Alright folks - I've gotten to the bottom of this. Here's an explanation below.
db.put(tests)
Test.all().fetch(500)
1. We write the entity to the datastore by writing to a log. As far as we are concerned, the write has now completed, and we return to the user.
2. In the background, the write is applied to the actual datastore based on data in the log. The unit of write is atomic to an entity group. You can think of this as the commit step.
The time between steps 1 and 2 is tiny. For most intents and purposes, it's almost instantaneous. While it's theoretically possible a read operation can come in between steps 1 and 2, in practice, this never happens, so it appears to be consistent.
How writes and reads work in High Replication
---------------------
1. The new data is written to the log. To ensure consistency, we must write the data to the logs of a majority of data centers (this is how Paxos works). This is what adds the additional write latency required for HR to guarantee consistency. It is possible that 1 or more data centers do not receive the log updates; this is okay because we have consensus.
2. Each individual datastore in each data center is responsible for applying the changes in the log.
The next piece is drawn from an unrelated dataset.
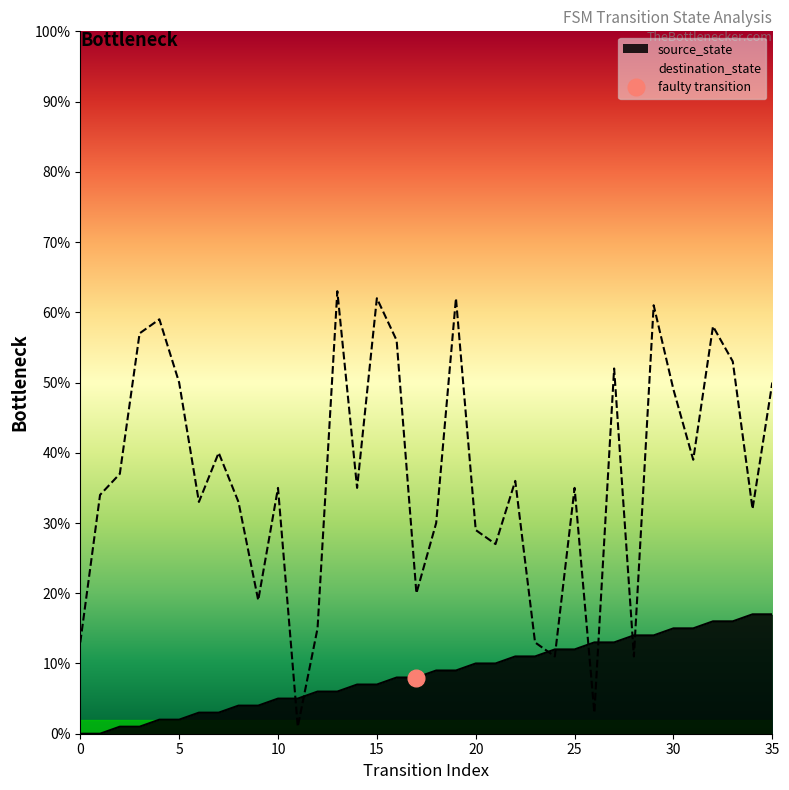

What is the average value of the destination_state series?

36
When a batch get is issued, it's possible it gets routed to a data center that hasn't yet received the write in its log. For this reason, we need to transact on the log entry across data centers to ensure that we are returning the freshest data for consistency reasons. In the sample code above, there are 500 root entities, so 500 transactions need to occur. This is the key difference between a get in Master-Slave replication versus High Replication: it must happen in a transaction. If you remember how entity group transactions work, you'll remember that they happen by reading the log entry for the root entity. If the code above did a batch get on 500 entities in the same entity group, it would run considerably faster because only one transactional read needs to take place.
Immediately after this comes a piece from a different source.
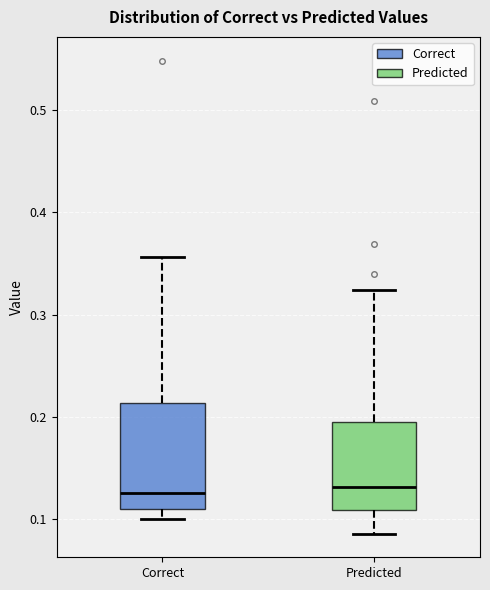

Where is the upper edge of the box for Predicted on the y-axis? The values are not printed on the chart, so give them approximately, as read against the axis.

0.20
You can improve get performance at the expense of consistency by setting the read_policy to eventually consistent. Here's a code sample:
t = time()
config = db.create_config(deadline=5, read_policy=db.EVENTUAL_CONSISTENCY)
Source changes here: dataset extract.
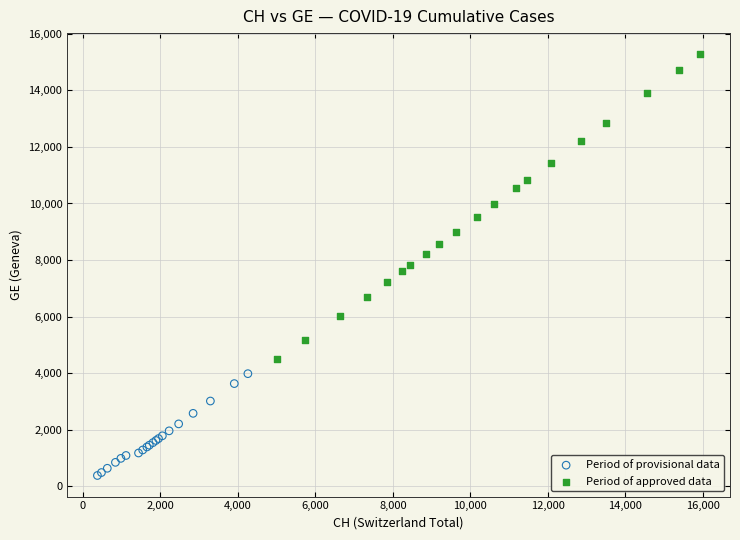

Which series reaches the minimum Y coordinate?

Period of provisional data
db.get(keys, config=config)
print "Time it takes to perform a batch fetch with eventual consistency"
print time() - t
The performance of the code sample above will be similar to that of Master-Slave datastore.
In the original benchmark, you might notice that query performance across entity groups is significantly faster - that's because queries assume eventual consistency and are not executed in a transaction like get-by-key operations. See the Usage Notes under the High Replication documentation for more details (
http://code.google.com/appengine/docs/python/datastore/hr/overview.html).
We're working on improving the performance of this case by making a batch get read from multiple data centers, but this will likely not be available until one of the next SDK releases.
Feel free to ask any questions you may have about the explanation.